▶ **Stated task**
Please rewrite the lines between the one holding "catalogue / barcode: US 2787154" and the one holding "county / district: Klickitat", inclusive, with "collector number" changed to "collector no." and everything else unchanged.

Data items:
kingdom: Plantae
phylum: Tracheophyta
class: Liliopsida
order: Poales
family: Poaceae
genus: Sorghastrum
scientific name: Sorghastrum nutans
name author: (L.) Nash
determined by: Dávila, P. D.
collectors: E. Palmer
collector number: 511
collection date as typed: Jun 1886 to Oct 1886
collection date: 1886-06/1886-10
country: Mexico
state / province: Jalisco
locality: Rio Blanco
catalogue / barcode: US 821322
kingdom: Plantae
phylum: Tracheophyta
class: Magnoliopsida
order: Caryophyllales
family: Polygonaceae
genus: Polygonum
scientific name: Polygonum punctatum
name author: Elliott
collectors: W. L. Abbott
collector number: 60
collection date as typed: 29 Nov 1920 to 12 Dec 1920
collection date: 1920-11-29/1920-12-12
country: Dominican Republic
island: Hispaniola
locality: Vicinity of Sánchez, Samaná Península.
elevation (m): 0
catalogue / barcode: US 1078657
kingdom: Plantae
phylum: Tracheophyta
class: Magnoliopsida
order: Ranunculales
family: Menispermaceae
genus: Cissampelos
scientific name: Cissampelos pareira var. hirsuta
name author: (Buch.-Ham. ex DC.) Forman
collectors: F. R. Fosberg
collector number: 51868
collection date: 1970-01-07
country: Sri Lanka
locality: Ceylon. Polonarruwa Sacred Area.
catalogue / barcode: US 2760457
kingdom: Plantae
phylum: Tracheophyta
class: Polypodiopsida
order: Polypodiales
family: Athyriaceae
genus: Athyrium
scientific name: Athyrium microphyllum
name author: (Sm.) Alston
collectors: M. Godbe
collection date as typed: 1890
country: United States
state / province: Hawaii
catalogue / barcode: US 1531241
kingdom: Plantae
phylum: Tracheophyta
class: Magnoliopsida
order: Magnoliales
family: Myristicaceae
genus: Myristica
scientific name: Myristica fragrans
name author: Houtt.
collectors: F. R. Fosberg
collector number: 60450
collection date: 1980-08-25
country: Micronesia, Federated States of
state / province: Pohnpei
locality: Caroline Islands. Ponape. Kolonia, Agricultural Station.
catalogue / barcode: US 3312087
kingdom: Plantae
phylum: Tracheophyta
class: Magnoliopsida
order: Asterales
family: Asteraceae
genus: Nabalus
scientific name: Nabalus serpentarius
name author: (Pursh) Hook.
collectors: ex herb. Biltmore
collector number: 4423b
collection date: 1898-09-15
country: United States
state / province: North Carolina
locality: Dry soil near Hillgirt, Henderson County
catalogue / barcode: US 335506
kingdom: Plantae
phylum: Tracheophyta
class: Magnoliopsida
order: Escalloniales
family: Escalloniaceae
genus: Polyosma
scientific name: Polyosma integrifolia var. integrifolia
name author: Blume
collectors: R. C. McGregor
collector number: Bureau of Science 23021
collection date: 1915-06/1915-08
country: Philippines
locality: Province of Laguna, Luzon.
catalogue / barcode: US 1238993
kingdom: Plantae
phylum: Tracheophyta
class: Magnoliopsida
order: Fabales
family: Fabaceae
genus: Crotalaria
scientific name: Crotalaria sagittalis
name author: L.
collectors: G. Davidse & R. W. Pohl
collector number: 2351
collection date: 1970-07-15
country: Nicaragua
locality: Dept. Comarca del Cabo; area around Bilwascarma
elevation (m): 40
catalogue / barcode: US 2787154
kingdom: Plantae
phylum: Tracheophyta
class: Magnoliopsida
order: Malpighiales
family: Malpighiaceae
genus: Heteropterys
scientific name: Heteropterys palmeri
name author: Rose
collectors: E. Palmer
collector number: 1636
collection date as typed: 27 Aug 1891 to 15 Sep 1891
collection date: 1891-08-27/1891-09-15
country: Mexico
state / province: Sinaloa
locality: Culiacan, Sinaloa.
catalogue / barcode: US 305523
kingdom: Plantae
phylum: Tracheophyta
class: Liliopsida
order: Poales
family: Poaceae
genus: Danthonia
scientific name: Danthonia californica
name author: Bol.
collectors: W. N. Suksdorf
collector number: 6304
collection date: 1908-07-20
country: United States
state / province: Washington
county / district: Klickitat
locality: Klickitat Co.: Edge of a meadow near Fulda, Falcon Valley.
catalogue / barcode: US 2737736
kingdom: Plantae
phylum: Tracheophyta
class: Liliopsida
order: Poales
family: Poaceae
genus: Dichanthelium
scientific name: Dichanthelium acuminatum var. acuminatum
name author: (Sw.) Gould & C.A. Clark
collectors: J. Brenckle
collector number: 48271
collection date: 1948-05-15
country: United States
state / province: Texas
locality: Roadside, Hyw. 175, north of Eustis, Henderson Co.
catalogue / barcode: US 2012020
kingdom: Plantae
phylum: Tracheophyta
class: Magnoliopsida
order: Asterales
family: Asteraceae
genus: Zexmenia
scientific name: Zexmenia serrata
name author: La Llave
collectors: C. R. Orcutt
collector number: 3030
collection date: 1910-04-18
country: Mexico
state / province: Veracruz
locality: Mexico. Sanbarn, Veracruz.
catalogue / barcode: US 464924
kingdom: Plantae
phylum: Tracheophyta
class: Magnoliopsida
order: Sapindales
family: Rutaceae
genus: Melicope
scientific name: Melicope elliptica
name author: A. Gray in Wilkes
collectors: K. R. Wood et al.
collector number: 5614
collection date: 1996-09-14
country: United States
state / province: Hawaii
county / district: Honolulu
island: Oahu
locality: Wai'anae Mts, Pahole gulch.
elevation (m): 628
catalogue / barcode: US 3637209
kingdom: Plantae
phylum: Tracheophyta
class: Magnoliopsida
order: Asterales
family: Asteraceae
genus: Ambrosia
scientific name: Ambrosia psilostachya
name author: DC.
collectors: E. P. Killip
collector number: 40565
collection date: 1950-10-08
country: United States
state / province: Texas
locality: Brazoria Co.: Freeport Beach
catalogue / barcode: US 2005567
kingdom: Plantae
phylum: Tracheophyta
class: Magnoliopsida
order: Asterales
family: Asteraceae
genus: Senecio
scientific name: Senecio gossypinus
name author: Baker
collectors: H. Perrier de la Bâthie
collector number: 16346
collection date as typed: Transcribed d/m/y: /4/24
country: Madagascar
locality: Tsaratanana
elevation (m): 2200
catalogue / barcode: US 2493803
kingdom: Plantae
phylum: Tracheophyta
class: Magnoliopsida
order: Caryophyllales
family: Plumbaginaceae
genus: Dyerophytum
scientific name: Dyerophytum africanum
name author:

▶ **Response**
catalogue / barcode: US 2787154
kingdom: Plantae
phylum: Tracheophyta
class: Magnoliopsida
order: Malpighiales
family: Malpighiaceae
genus: Heteropterys
scientific name: Heteropterys palmeri
name author: Rose
collectors: E. Palmer
collector no.: 1636
collection date as typed: 27 Aug 1891 to 15 Sep 1891
collection date: 1891-08-27/1891-09-15
country: Mexico
state / province: Sinaloa
locality: Culiacan, Sinaloa.
catalogue / barcode: US 305523
kingdom: Plantae
phylum: Tracheophyta
class: Liliopsida
order: Poales
family: Poaceae
genus: Danthonia
scientific name: Danthonia californica
name author: Bol.
collectors: W. N. Suksdorf
collector no.: 6304
collection date: 1908-07-20
country: United States
state / province: Washington
county / district: Klickitat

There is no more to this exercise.